Write out, word for word, every line in the data below from the one containing "180|(4680, 32231, 32569)" to the one containing "220|(5720, 48231, 48569)", both of them included.

- [DATA PROVIDED]:
⟨

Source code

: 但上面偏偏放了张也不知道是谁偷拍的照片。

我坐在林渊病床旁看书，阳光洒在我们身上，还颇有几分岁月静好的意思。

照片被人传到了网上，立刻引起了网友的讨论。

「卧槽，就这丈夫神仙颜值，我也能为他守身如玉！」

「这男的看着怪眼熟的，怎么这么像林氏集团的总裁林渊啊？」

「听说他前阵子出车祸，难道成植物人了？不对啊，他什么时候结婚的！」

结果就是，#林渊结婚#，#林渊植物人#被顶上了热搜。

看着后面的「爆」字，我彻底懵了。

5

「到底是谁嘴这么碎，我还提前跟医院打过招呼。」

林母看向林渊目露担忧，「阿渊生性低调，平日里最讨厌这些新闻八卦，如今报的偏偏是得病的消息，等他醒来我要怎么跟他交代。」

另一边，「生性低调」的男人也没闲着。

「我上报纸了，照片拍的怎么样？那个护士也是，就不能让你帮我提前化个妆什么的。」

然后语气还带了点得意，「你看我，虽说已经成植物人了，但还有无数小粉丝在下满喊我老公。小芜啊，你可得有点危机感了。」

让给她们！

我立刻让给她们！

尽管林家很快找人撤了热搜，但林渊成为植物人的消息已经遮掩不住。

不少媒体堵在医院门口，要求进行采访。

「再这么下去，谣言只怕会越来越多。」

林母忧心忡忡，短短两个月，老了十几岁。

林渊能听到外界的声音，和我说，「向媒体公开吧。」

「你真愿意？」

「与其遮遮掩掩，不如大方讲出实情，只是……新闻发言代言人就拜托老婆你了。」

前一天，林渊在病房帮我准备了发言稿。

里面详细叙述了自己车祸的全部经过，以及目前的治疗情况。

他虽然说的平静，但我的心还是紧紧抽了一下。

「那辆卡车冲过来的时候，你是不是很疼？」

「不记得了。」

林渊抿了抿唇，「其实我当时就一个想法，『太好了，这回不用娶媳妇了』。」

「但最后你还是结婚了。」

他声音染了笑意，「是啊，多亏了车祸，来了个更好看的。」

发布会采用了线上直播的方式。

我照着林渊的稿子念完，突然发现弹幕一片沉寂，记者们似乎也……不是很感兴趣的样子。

⟩
⟨

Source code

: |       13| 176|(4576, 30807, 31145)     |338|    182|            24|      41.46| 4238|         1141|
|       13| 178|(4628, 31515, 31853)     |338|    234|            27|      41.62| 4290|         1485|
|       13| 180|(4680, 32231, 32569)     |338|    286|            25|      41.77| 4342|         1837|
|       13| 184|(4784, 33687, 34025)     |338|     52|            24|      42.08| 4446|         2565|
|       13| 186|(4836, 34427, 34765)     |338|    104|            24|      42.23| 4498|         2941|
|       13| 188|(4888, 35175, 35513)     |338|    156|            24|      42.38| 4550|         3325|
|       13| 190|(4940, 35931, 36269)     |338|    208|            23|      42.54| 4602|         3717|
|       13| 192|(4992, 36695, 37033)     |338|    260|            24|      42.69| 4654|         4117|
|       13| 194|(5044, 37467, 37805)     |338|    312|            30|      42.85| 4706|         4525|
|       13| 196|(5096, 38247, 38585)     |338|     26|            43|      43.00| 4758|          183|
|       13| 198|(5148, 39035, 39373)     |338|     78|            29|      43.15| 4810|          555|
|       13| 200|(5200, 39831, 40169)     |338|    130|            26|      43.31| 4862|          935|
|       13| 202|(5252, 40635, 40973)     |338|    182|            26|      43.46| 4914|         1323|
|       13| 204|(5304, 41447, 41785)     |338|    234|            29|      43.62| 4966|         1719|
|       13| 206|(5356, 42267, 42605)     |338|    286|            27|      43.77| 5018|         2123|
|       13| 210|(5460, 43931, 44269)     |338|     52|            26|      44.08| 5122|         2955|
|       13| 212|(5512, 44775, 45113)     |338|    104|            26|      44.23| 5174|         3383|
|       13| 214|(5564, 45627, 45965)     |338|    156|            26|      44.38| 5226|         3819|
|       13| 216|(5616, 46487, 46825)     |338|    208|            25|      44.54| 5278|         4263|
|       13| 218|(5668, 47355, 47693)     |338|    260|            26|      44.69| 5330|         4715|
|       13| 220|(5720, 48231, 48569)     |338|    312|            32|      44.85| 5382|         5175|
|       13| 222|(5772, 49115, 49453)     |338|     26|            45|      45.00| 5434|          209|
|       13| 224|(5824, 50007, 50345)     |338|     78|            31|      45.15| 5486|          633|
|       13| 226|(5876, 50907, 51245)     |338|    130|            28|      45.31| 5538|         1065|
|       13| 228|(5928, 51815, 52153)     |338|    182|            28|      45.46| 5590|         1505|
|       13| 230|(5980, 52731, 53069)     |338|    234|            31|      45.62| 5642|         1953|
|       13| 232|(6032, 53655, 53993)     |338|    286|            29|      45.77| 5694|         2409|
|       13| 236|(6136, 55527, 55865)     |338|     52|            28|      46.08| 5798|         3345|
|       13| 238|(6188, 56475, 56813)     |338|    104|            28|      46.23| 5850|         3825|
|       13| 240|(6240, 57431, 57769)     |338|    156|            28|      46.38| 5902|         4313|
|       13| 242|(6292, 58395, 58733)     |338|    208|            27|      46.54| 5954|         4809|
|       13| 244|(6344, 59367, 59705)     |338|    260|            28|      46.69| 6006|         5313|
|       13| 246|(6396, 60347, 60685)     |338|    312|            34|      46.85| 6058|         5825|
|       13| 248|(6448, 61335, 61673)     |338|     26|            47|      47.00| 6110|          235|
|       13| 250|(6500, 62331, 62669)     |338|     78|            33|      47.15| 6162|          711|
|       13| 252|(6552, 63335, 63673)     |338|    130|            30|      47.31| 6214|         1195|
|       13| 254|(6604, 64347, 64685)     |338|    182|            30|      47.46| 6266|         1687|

⟩

- [FINAL ANSWER]:
|       13| 180|(4680, 32231, 32569)     |338|    286|            25|      41.77| 4342|         1837|
|       13| 184|(4784, 33687, 34025)     |338|     52|            24|      42.08| 4446|         2565|
|       13| 186|(4836, 34427, 34765)     |338|    104|            24|      42.23| 4498|         2941|
|       13| 188|(4888, 35175, 35513)     |338|    156|            24|      42.38| 4550|         3325|
|       13| 190|(4940, 35931, 36269)     |338|    208|            23|      42.54| 4602|         3717|
|       13| 192|(4992, 36695, 37033)     |338|    260|            24|      42.69| 4654|         4117|
|       13| 194|(5044, 37467, 37805)     |338|    312|            30|      42.85| 4706|         4525|
|       13| 196|(5096, 38247, 38585)     |338|     26|            43|      43.00| 4758|          183|
|       13| 198|(5148, 39035, 39373)     |338|     78|            29|      43.15| 4810|          555|
|       13| 200|(5200, 39831, 40169)     |338|    130|            26|      43.31| 4862|          935|
|       13| 202|(5252, 40635, 40973)     |338|    182|            26|      43.46| 4914|         1323|
|       13| 204|(5304, 41447, 41785)     |338|    234|            29|      43.62| 4966|         1719|
|       13| 206|(5356, 42267, 42605)     |338|    286|            27|      43.77| 5018|         2123|
|       13| 210|(5460, 43931, 44269)     |338|     52|            26|      44.08| 5122|         2955|
|       13| 212|(5512, 44775, 45113)     |338|    104|            26|      44.23| 5174|         3383|
|       13| 214|(5564, 45627, 45965)     |338|    156|            26|      44.38| 5226|         3819|
|       13| 216|(5616, 46487, 46825)     |338|    208|            25|      44.54| 5278|         4263|
|       13| 218|(5668, 47355, 47693)     |338|    260|            26|      44.69| 5330|         4715|
|       13| 220|(5720, 48231, 48569)     |338|    312|            32|      44.85| 5382|         5175|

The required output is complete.